*TASK DETAILS*. Search the material for "root" and copy each line in which it is found.

*EXCERPTED RECORDS*.

■ ■ ■ ■

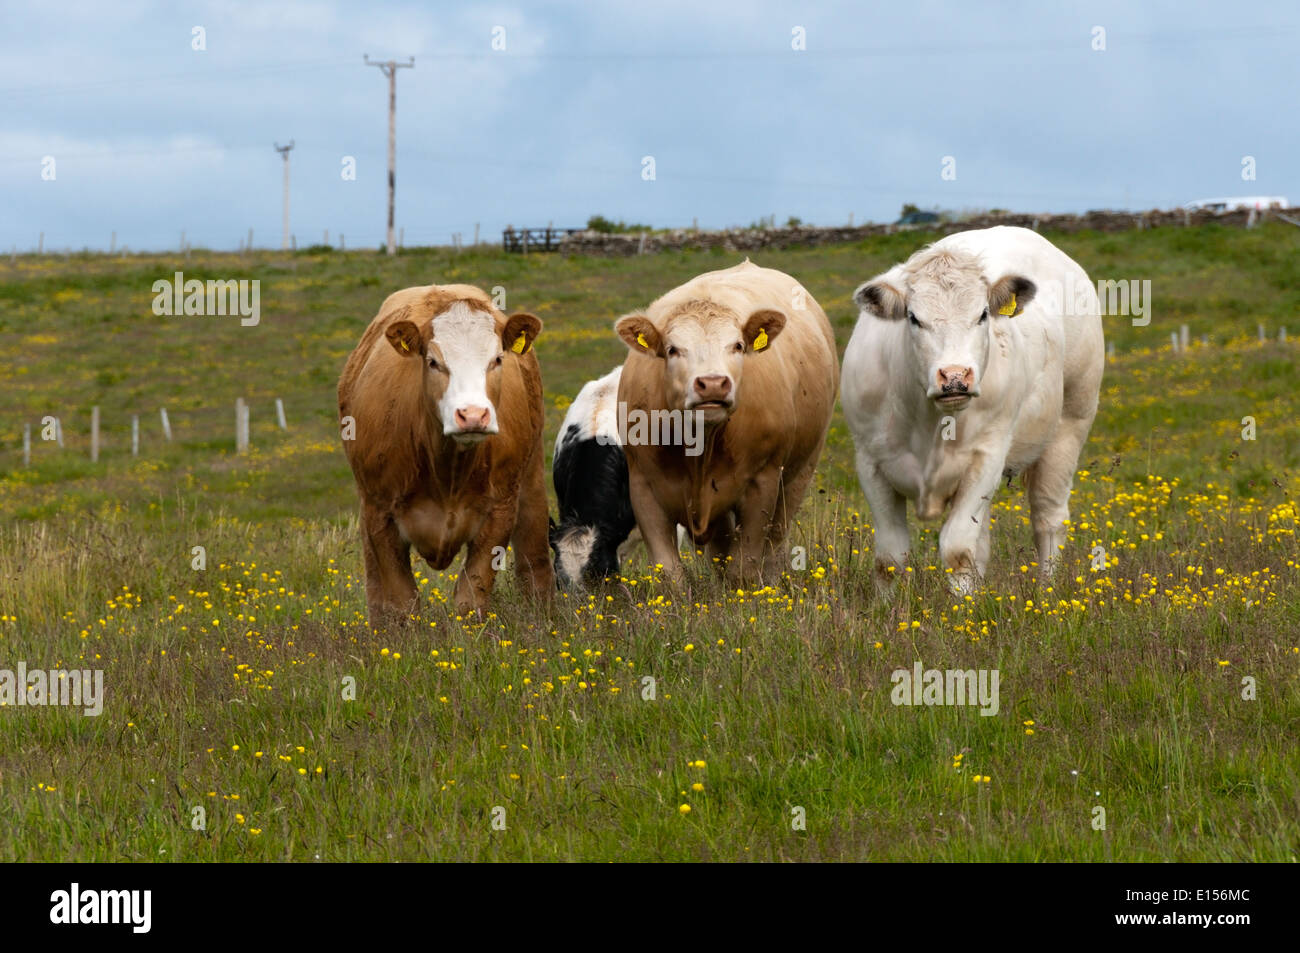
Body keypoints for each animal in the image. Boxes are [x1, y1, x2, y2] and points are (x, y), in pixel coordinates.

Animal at [335, 282, 553, 616]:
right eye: (433, 362)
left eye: (497, 359)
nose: (473, 415)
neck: (448, 469)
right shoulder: (380, 514)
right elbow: (401, 602)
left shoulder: (500, 510)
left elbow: (470, 599)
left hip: (530, 481)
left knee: (534, 559)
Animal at [613, 260, 837, 579]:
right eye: (672, 349)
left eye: (738, 346)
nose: (713, 383)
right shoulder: (643, 487)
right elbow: (670, 572)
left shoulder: (762, 483)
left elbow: (743, 567)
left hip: (801, 469)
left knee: (776, 541)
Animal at [837, 226, 1102, 590]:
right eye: (913, 318)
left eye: (982, 315)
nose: (954, 376)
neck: (930, 423)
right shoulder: (870, 461)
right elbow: (890, 558)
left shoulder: (987, 456)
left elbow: (958, 550)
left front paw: (963, 603)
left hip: (1071, 424)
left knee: (1049, 518)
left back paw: (1047, 589)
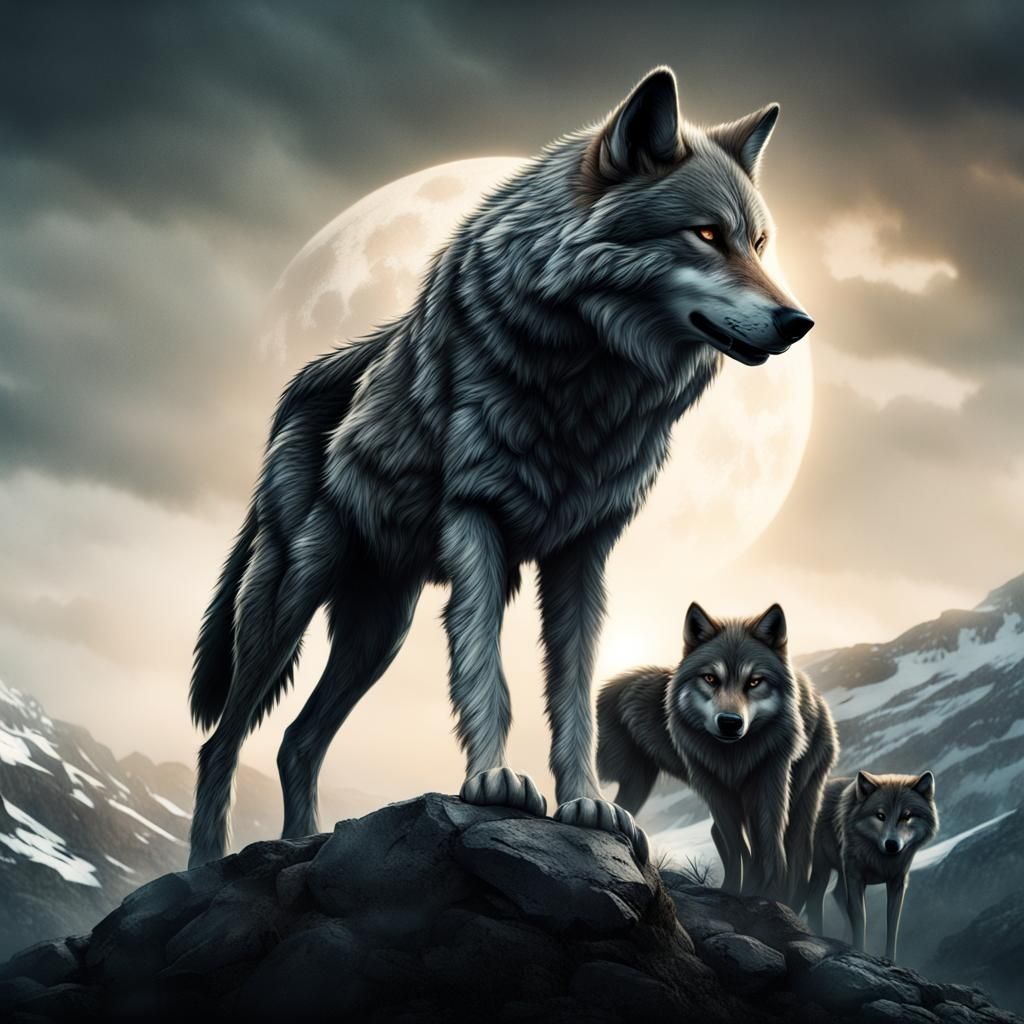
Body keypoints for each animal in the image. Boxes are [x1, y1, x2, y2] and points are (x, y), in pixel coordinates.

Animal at [187, 66, 814, 869]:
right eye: (706, 234)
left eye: (760, 244)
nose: (799, 324)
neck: (586, 379)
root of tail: (305, 377)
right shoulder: (475, 522)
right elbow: (489, 674)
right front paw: (492, 783)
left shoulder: (584, 553)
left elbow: (574, 692)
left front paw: (587, 804)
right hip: (291, 597)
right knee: (222, 743)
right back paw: (206, 864)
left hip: (378, 630)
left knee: (298, 742)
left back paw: (304, 845)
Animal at [597, 602, 837, 901]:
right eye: (711, 678)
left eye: (754, 682)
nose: (730, 722)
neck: (734, 757)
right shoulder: (714, 788)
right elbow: (737, 848)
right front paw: (739, 890)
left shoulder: (769, 781)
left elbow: (769, 845)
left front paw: (770, 892)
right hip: (637, 782)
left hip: (802, 797)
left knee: (797, 856)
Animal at [805, 771, 938, 960]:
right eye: (880, 815)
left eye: (906, 816)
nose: (891, 844)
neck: (881, 859)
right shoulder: (855, 878)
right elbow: (861, 919)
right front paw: (860, 951)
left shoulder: (898, 883)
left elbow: (893, 924)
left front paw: (890, 960)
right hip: (822, 868)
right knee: (814, 898)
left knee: (837, 894)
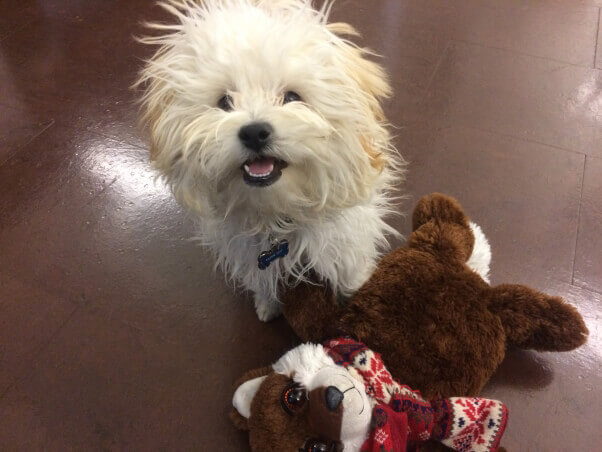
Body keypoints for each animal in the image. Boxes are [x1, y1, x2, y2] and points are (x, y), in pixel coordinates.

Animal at [136, 1, 404, 324]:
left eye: (291, 97)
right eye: (225, 102)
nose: (254, 132)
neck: (276, 215)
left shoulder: (346, 240)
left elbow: (350, 274)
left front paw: (357, 299)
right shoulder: (249, 254)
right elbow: (263, 281)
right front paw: (267, 305)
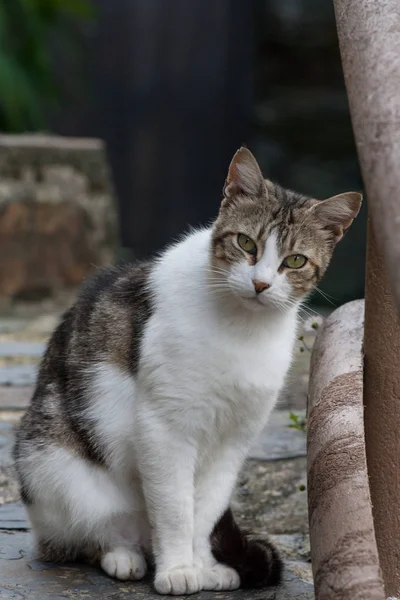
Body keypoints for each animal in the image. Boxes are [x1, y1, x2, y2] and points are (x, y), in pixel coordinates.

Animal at [13, 146, 362, 596]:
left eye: (295, 260)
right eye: (245, 242)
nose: (261, 284)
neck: (242, 330)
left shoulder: (233, 438)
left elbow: (205, 509)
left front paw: (202, 565)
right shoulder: (166, 427)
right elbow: (177, 508)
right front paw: (178, 569)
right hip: (58, 470)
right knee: (85, 535)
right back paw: (123, 555)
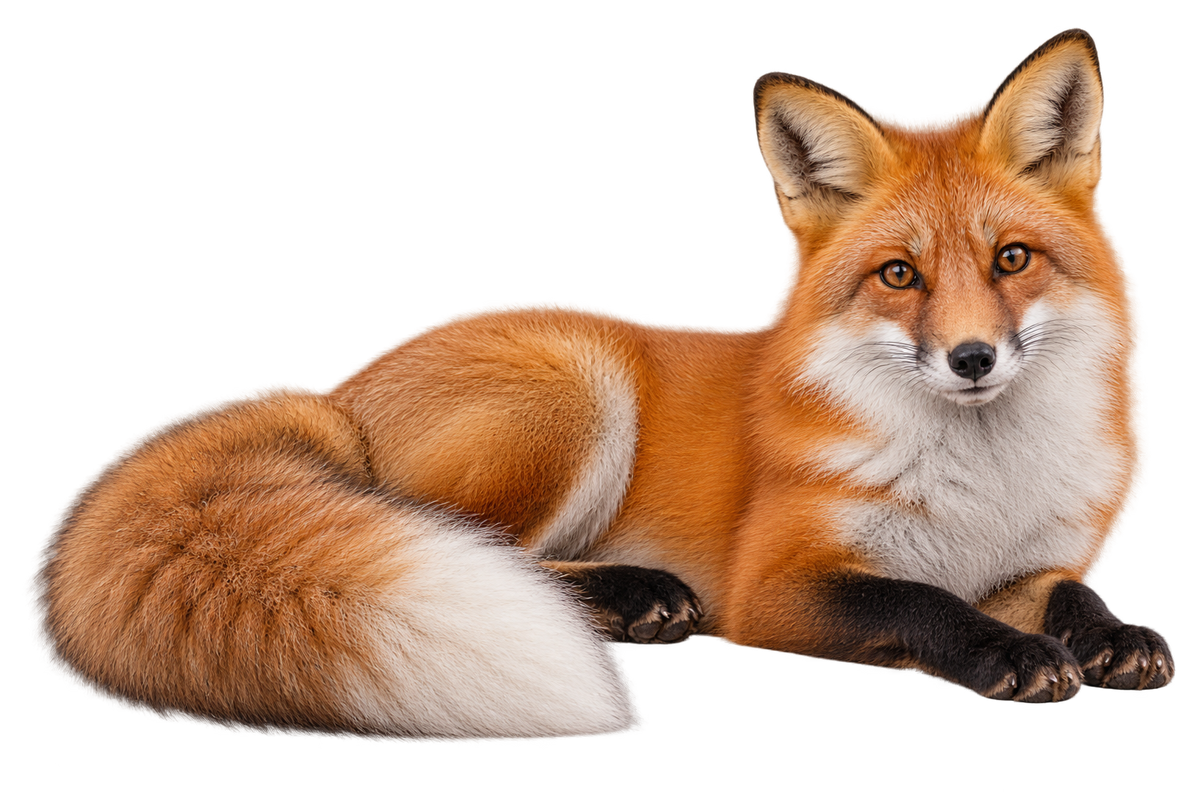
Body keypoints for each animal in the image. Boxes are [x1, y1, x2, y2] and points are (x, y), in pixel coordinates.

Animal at [23, 25, 1175, 741]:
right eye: (901, 276)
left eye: (1012, 260)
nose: (973, 359)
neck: (980, 480)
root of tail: (337, 384)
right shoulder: (777, 584)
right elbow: (918, 599)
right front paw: (1004, 657)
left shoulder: (1032, 555)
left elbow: (1073, 594)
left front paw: (1116, 640)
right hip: (574, 405)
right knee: (463, 540)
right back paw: (631, 596)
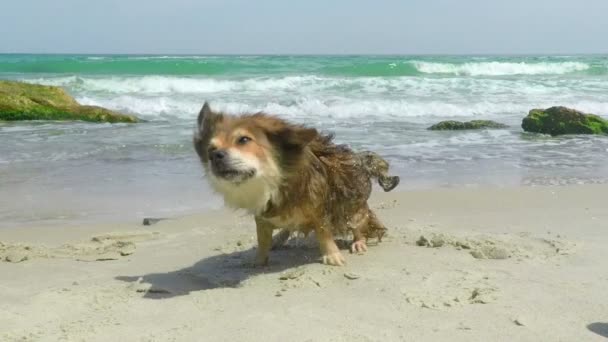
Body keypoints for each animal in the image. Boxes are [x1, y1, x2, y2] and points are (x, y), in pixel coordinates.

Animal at [195, 103, 400, 266]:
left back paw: (358, 242)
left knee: (359, 224)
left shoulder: (320, 212)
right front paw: (259, 260)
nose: (215, 156)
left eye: (244, 139)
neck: (275, 184)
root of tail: (360, 159)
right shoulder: (262, 216)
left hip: (353, 205)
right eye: (210, 149)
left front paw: (332, 256)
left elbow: (324, 234)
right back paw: (279, 238)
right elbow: (262, 240)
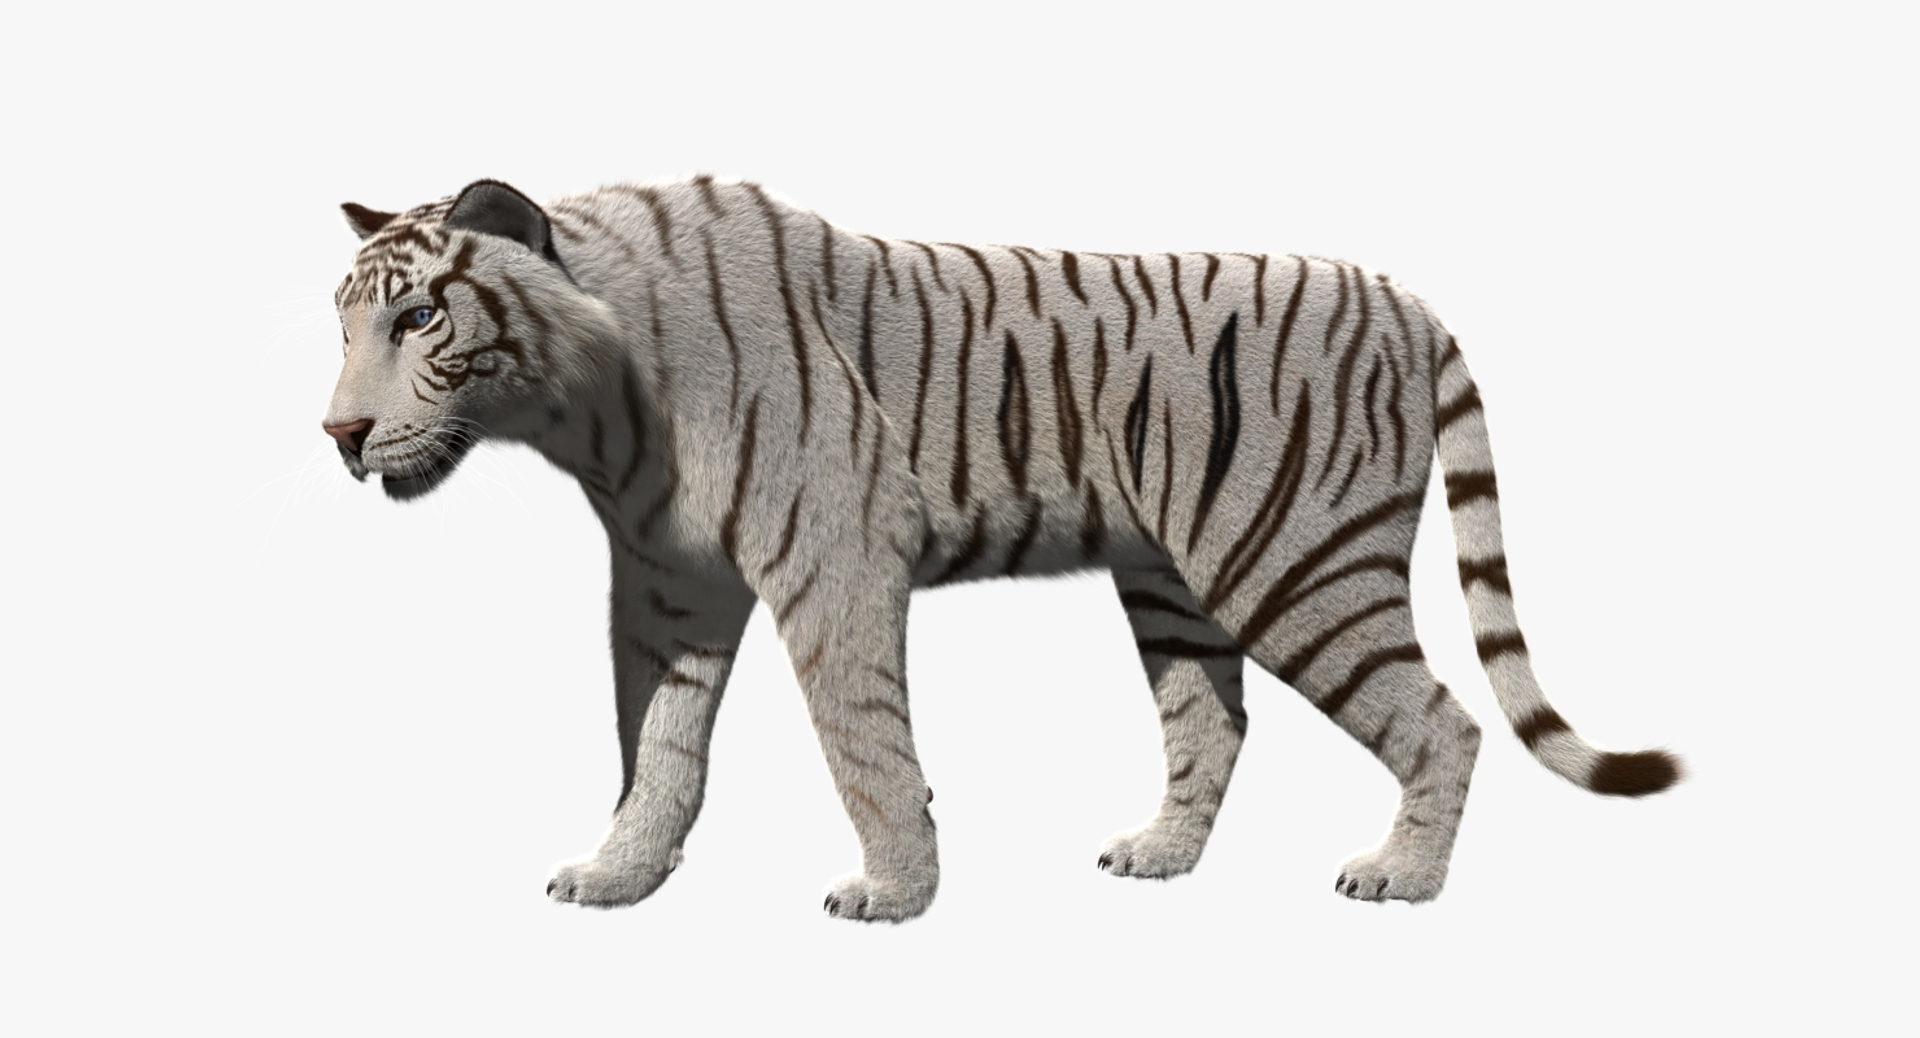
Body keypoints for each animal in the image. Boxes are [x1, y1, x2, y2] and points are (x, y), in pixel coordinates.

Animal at [324, 176, 1678, 921]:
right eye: (342, 324)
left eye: (420, 316)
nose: (338, 434)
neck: (590, 405)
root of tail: (1409, 298)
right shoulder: (669, 587)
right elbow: (654, 748)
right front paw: (618, 877)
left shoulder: (837, 552)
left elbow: (862, 740)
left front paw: (891, 893)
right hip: (1174, 583)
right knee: (1213, 721)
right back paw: (1157, 856)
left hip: (1297, 563)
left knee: (1441, 720)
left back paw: (1399, 878)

■ ■ ■ ■

*RESULT OF THE EXERCISE*.
root of tail: (305, 377)
root of tail: (337, 384)
root of tail: (360, 159)
root of tail: (1409, 298)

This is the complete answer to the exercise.